Much of the conversation surrounding critical reviews and advertising of Four Lions pertains the controversy of its premise: that something so serious and pertinent would be treated as a comedy, a genre wrongfully thought of in the popular imagination as antithetical to “serious” filmmaking. Four Lions, while very funny, is serious filmmaking. The film is enjoyable enough based in this premise alone, but its real boldness and audacity lies is in its ending. While we as audiences need the catharsis of Four Lions’ brand of satire, in some respects this catharsis can be a little too comforting. Laughing at terrorists may assuage certain cultural tensions, but with this deliberate reframing of the discourse concerning these attempted acts of violence comes a responsibility on behalf of the creators to actually do something innovative and insightful with it.

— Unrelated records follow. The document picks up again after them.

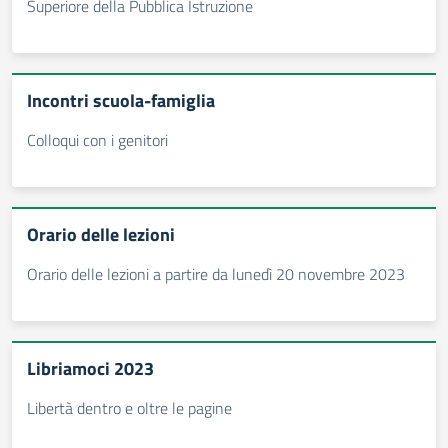
Superiore della Pubblica Istruzione
Incontri scuola-famiglia
Colloqui con i genitori
Orario delle lezioni
Orario delle lezioni a partire da lunedì 20 novembre 2023
Libriamoci 2023
Libertà dentro e oltre le pagine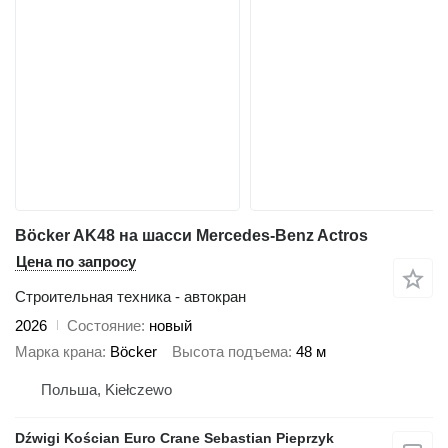
Böcker AK48 на шасси Mercedes-Benz Actros
Цена по запросу
Строительная техника - автокран
2026
Состояние
новый
Марка крана
Böcker
Высота подъема
48 м
Польша, Kiełczewo
Dźwigi Kościan Euro Crane Sebastian Pieprzyk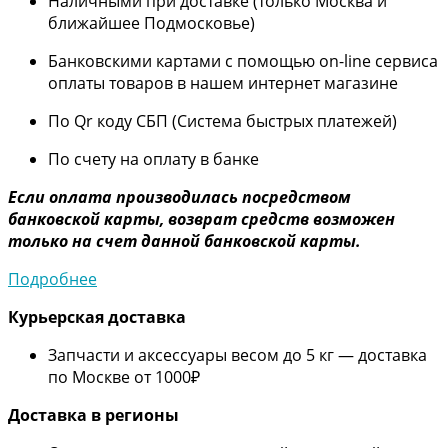
Наличными при доставке (только Москва и
ближайшее Подмосковье)
Банковскими картами с помощью on-line сервиса
оплаты товаров в нашем интернет магазине
По Qr коду СБП (Система быстрых платежей)
По счету на оплату в банке
Если оплата производилась посредством
банковской карты, возврат средств возможен
только на счет данной банковской карты.
Подробнее
Курьерская доставка
Запчасти и аксессуары весом до 5 кг — доставка
по Москве от 1000₽
Дос
тавка в регионы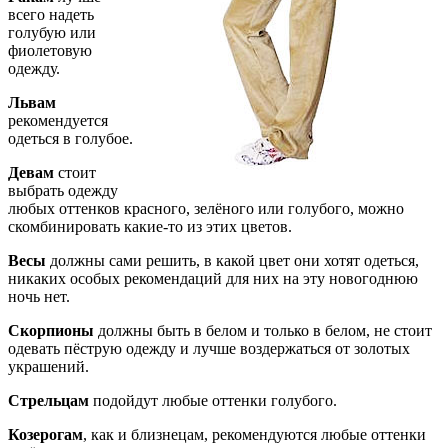
всего надеть
голубую или
фиолетовую
одежду.
Львам
рекомендуется
одеться в голубое.
Девам
стоит
выбрать одежду
любых оттенков красного, зелёного или голубого, можно
скомбинировать какие-то из этих цветов.
Весы
должны сами решить, в какой цвет они хотят одеться,
никаких особых рекомендаций для них на эту новогоднюю
ночь нет.
Скорпионы
должны быть в белом и только в белом, не стоит
одевать пёструю одежду и лучше воздержаться от золотых
украшений.
Стрельцам
подойдут любые оттенки голубого.
Козерогам
, как и близнецам, рекомендуются любые оттенки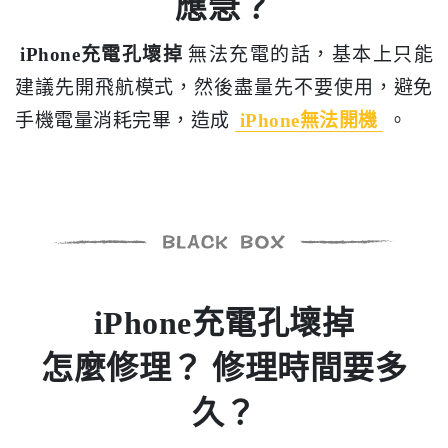
應急？
iPhone充電孔壞掉
無法充電的話，基本上只能
建議先開飛航模式，然後盡量先不要使用，避免
手機電量消耗完畢，造成
iPhone無法開機
。
iPhone充電孔壞掉
怎麼修理？ 修理時間要多
久？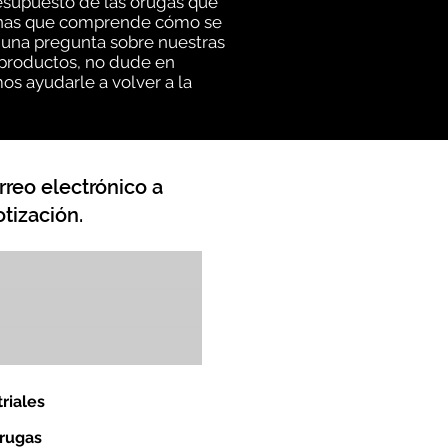
esupuesto de las orugas que
rsonas que comprende cómo se
lguna pregunta sobre nuestras
 productos, no dude en
os ayudarle a volver a la
rreo electrónico a
tización.
riales
orugas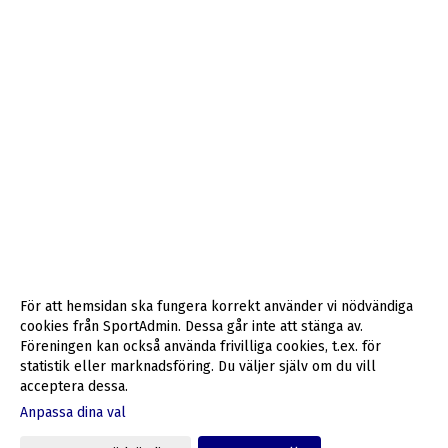
För att hemsidan ska fungera korrekt använder vi nödvändiga
cookies från SportAdmin. Dessa går inte att stänga av.
Föreningen kan också använda frivilliga cookies, t.ex. för
statistik eller marknadsföring. Du väljer själv om du vill
acceptera dessa.
Anpassa dina val
Cookie-inställningar
Gå till Webbversion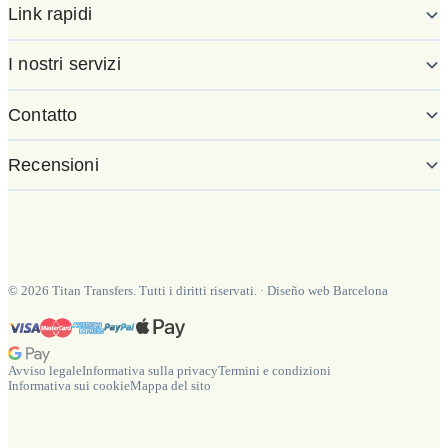
Link rapidi
I nostri servizi
Contatto
Recensioni
©
2026
Titan Transfers. Tutti i diritti riservati.
·
Diseño web Barcelona
Avviso legale
Informativa sulla privacy
Termini e condizioni
Informativa sui cookie
Mappa del sito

Four Lions’ tonal shift is well earned. Its display of the real violence that arises from this stupidity isn’t a cheap reversal stating, “See? Terrorists really are bad!” Instead, the ending uses its new frame to evidence the shared idiocy and victimhood surrounding the reality of reality of terrorism without pulling a single punch.

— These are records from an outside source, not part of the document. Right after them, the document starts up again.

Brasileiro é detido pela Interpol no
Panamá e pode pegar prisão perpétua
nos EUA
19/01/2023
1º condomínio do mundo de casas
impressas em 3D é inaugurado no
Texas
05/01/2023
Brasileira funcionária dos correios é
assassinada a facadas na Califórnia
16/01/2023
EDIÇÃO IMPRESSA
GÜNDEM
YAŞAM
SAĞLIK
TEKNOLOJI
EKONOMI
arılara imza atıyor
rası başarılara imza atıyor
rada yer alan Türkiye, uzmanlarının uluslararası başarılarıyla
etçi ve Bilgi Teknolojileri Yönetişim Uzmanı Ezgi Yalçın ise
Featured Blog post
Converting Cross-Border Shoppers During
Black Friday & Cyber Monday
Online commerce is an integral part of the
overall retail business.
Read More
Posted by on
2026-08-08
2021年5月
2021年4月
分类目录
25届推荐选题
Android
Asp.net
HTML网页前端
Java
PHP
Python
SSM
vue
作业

There are no easily identifiable “good guys” in this equation, only mutual victims, and this 21st-century warfare hardly fits into any historical “good/bad” paradigm. While seeing themselves as martyrs, the protagonists of Four Lions also act as victims of a shortsighted ideology that consumes Western culture and uses the guilt associated with that consumption to enact self-destructive (both literally and culturally) aggressive demonstrations of the masculine id run amok. Yet at the same time, the preventative forces are just as moronic in their futility. Law enforcement here manifest unwarranted violence on innocents through profiling and are by and large incapable of assessing the situation in any productive form. The ending of Four Lions is the only responsible direction the film could have gone, and the mutual idiocy depicted between terrorists and law enforcement is where the film becomes even more reflexive of the subject it satirizes, commenting on a culture that has both underwear bombers and gropey security pat-downs. Four Lions becomes great satire when it doesn’t seem like satire at all. For it to have done otherwise would simply be absurd.